I was also struck by James’s self-effacing nature. As we started this discussion, I looked at the last exchange of messages that I had with him about his situation, and it was his thanks to me for my concern. It was the fact that all of us had given him so much love and support over the period that he was so grateful for; he wanted to convey that and said it had sustained him in some of the most difficult times.

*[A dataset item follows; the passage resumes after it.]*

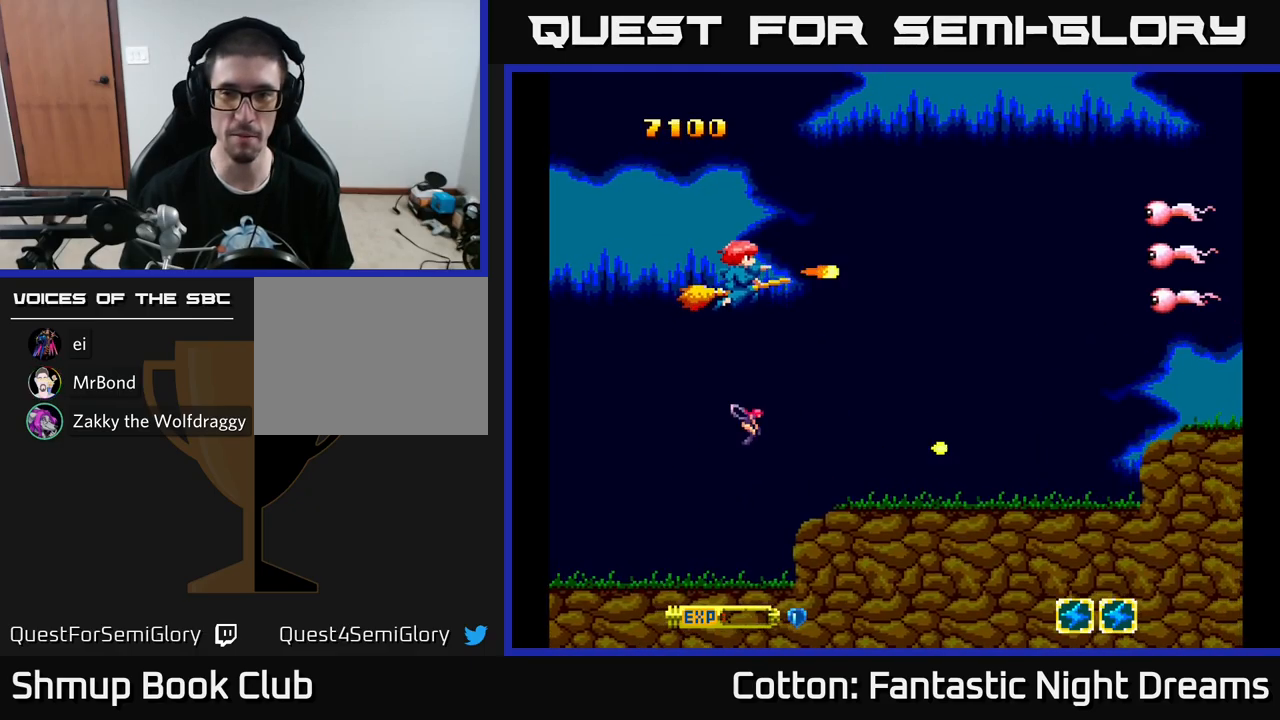
{"buttons": ["X", "DPAD_UP"], "left_stick": "center", "right_stick": "center", "events": [[67, "X", "up"], [84, "DPAD_UP", "up"], [100, "DPAD_RIGHT", "down"], [134, "X", "down"], [150, "DPAD_DOWN", "down"], [217, "DPAD_DOWN", "up"], [250, "X", "up"], [300, "DPAD_RIGHT", "up"], [300, "DPAD_UP", "down"], [317, "X", "down"], [384, "X", "up"], [434, "X", "down"]]}
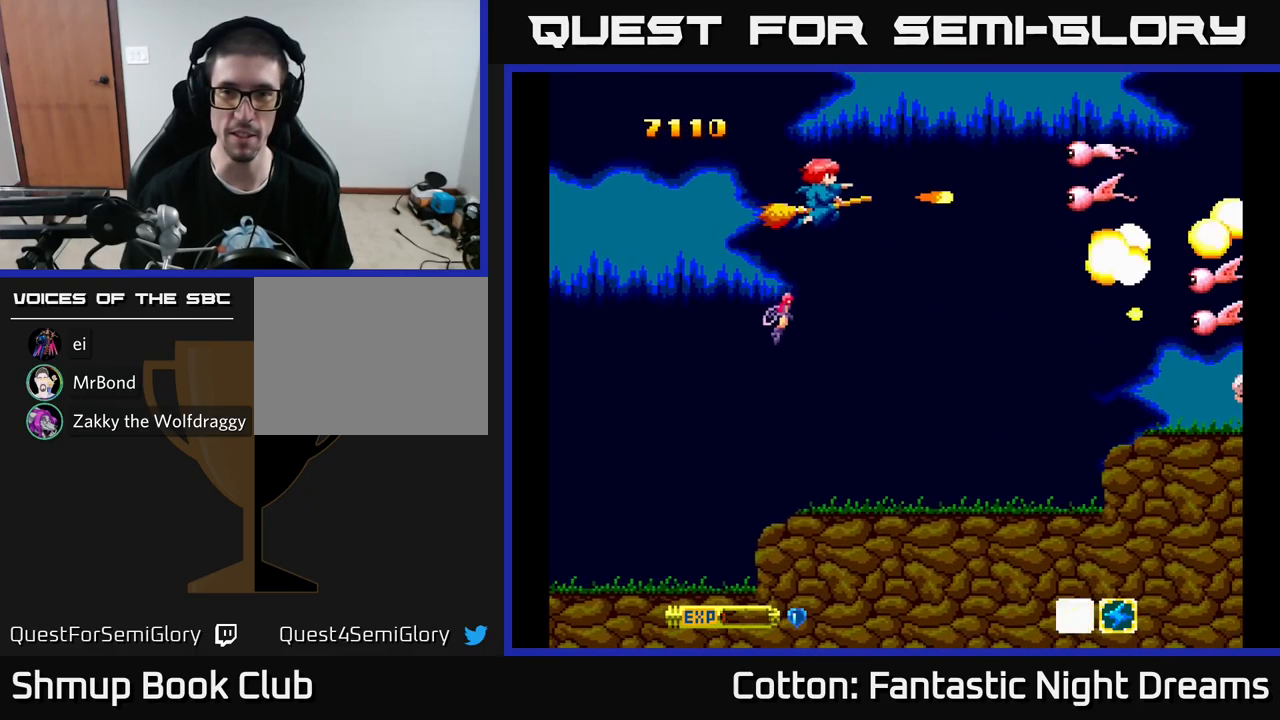
{"buttons": ["DPAD_DOWN"], "left_stick": "center", "right_stick": "center", "events": [[17, "X", "up"], [34, "DPAD_UP", "up"], [84, "X", "down"], [167, "X", "up"], [250, "X", "down"], [300, "X", "up"], [350, "DPAD_UP", "down"], [384, "X", "down"], [417, "DPAD_UP", "up"], [467, "X", "up"], [484, "DPAD_DOWN", "down"]]}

The final point I want to make is that I was actually with Sir David Amess in Qatar when we heard the news of James’s passing. David really was very upset by that news and was effusive in his tributes to James. I am sure that if he had been in the Chamber today, he would have wanted to make such a contribution. As we heard earlier, social media is not the friendliest place, but there is a great picture that was put up on Twitter, which shows Sir David in this Parliament, advocating the case for Southend as a city, with James sitting over his shoulder, laughing. That is the picture that I would like to retain in my mind of those two great parliamentarians—great men, who have contributed so much to our national life.